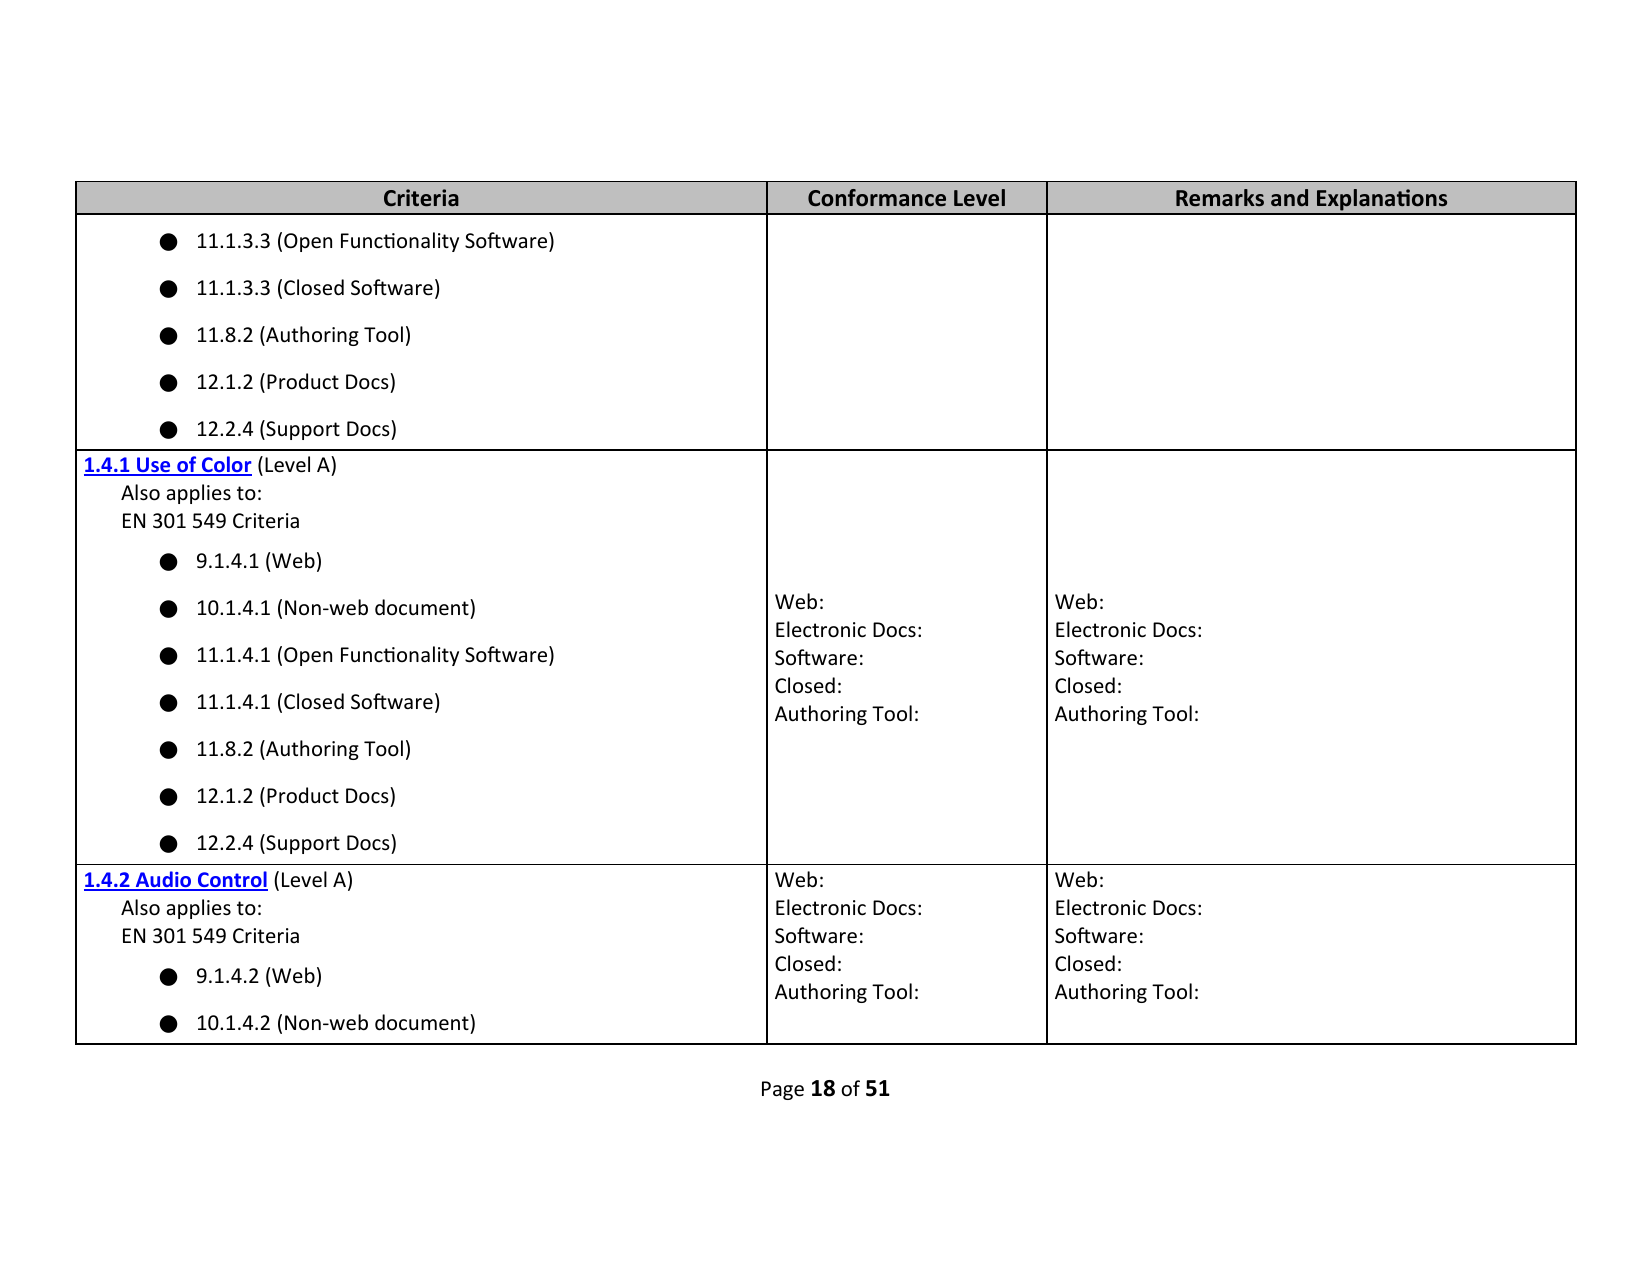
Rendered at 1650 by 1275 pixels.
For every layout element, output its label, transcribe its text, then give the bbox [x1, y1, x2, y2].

table_header Conformance Level [768, 182, 1046, 213]
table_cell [77, 215, 766, 449]
table_cell Web: Electronic Docs: Software: Closed: Authoring Tool: [768, 451, 1046, 864]
table_header Criteria [77, 182, 766, 213]
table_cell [768, 865, 1046, 1043]
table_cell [77, 865, 766, 1043]
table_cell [1048, 865, 1575, 1043]
table_header Remarks and Explanations [1048, 182, 1575, 213]
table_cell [768, 215, 1046, 449]
table_cell 1.4.1 Use of Color (Level A) Also applies to: EN 301 549 Criteria 9.1.4.1 (Web) 10.1.4.1 (Non-web document) 11.1.4.1 (Open Functionality Software) 11.1.4.1 (Closed Software) 11.8.2 (Authoring Tool) 12.1.2 (Product Docs) 12.2.4 (Support Docs) [77, 451, 766, 864]
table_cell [1048, 215, 1575, 449]
table_cell Web: Electronic Docs: Software: Closed: Authoring Tool: [1048, 451, 1575, 864]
____________
__YOUR TASK__
The expected output is every line of the data, unchanged, with the pictures skipped.

__RESULT OF THIS EXERCISE__
Rendered at 1650 by 1275 pixels.
For every layout element, output its label, transcribe its text, then give the bbox [x1, y1, x2, y2].

table_header Conformance Level [768, 182, 1046, 213]
table_cell [77, 215, 766, 449]
table_cell Web: Electronic Docs: Software: Closed: Authoring Tool: [768, 451, 1046, 864]
table_header Criteria [77, 182, 766, 213]
table_cell [768, 865, 1046, 1043]
table_cell [77, 865, 766, 1043]
table_cell [1048, 865, 1575, 1043]
table_header Remarks and Explanations [1048, 182, 1575, 213]
table_cell [768, 215, 1046, 449]
table_cell 1.4.1 Use of Color (Level A) Also applies to: EN 301 549 Criteria 9.1.4.1 (Web) 10.1.4.1 (Non-web document) 11.1.4.1 (Open Functionality Software) 11.1.4.1 (Closed Software) 11.8.2 (Authoring Tool) 12.1.2 (Product Docs) 12.2.4 (Support Docs) [77, 451, 766, 864]
table_cell [1048, 215, 1575, 449]
table_cell Web: Electronic Docs: Software: Closed: Authoring Tool: [1048, 451, 1575, 864]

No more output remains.